Problem statement:
Apart from the pictures, output all of the records exactly.

Content starts

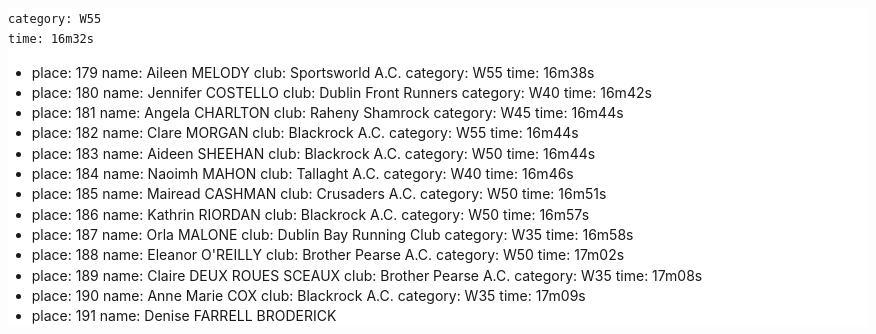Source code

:     category: W55
    time: 16m32s
  - place: 179
    name: Aileen MELODY
    club: Sportsworld A.C.
    category: W55
    time: 16m38s
  - place: 180
    name: Jennifer COSTELLO
    club: Dublin Front Runners
    category: W40
    time: 16m42s
  - place: 181
    name: Angela CHARLTON
    club: Raheny Shamrock
    category: W45
    time: 16m44s
  - place: 182
    name: Clare MORGAN
    club: Blackrock A.C.
    category: W55
    time: 16m44s
  - place: 183
    name: Aideen SHEEHAN
    club: Blackrock A.C.
    category: W50
    time: 16m44s
  - place: 184
    name: Naoimh MAHON
    club: Tallaght A.C.
    category: W40
    time: 16m46s
  - place: 185
    name: Mairead CASHMAN
    club: Crusaders A.C.
    category: W50
    time: 16m51s
  - place: 186
    name: Kathrin RIORDAN
    club: Blackrock A.C.
    category: W50
    time: 16m57s
  - place: 187
    name: Orla MALONE
    club: Dublin Bay Running Club 
    category: W35
    time: 16m58s
  - place: 188
    name: Eleanor O'REILLY
    club: Brother Pearse A.C.
    category: W50
    time: 17m02s
  - place: 189
    name: Claire DEUX ROUES SCEAUX
    club: Brother Pearse A.C.
    category: W35
    time: 17m08s
  - place: 190
    name: Anne Marie COX
    club: Blackrock A.C.
    category: W35
    time: 17m09s
  - place: 191
    name: Denise FARRELL BRODERICK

Content ends

Result:
Source code

:     category: W55
    time: 16m32s
  - place: 179
    name: Aileen MELODY
    club: Sportsworld A.C.
    category: W55
    time: 16m38s
  - place: 180
    name: Jennifer COSTELLO
    club: Dublin Front Runners
    category: W40
    time: 16m42s
  - place: 181
    name: Angela CHARLTON
    club: Raheny Shamrock
    category: W45
    time: 16m44s
  - place: 182
    name: Clare MORGAN
    club: Blackrock A.C.
    category: W55
    time: 16m44s
  - place: 183
    name: Aideen SHEEHAN
    club: Blackrock A.C.
    category: W50
    time: 16m44s
  - place: 184
    name: Naoimh MAHON
    club: Tallaght A.C.
    category: W40
    time: 16m46s
  - place: 185
    name: Mairead CASHMAN
    club: Crusaders A.C.
    category: W50
    time: 16m51s
  - place: 186
    name: Kathrin RIORDAN
    club: Blackrock A.C.
    category: W50
    time: 16m57s
  - place: 187
    name: Orla MALONE
    club: Dublin Bay Running Club 
    category: W35
    time: 16m58s
  - place: 188
    name: Eleanor O'REILLY
    club: Brother Pearse A.C.
    category: W50
    time: 17m02s
  - place: 189
    name: Claire DEUX ROUES SCEAUX
    club: Brother Pearse A.C.
    category: W35
    time: 17m08s
  - place: 190
    name: Anne Marie COX
    club: Blackrock A.C.
    category: W35
    time: 17m09s
  - place: 191
    name: Denise FARRELL BRODERICK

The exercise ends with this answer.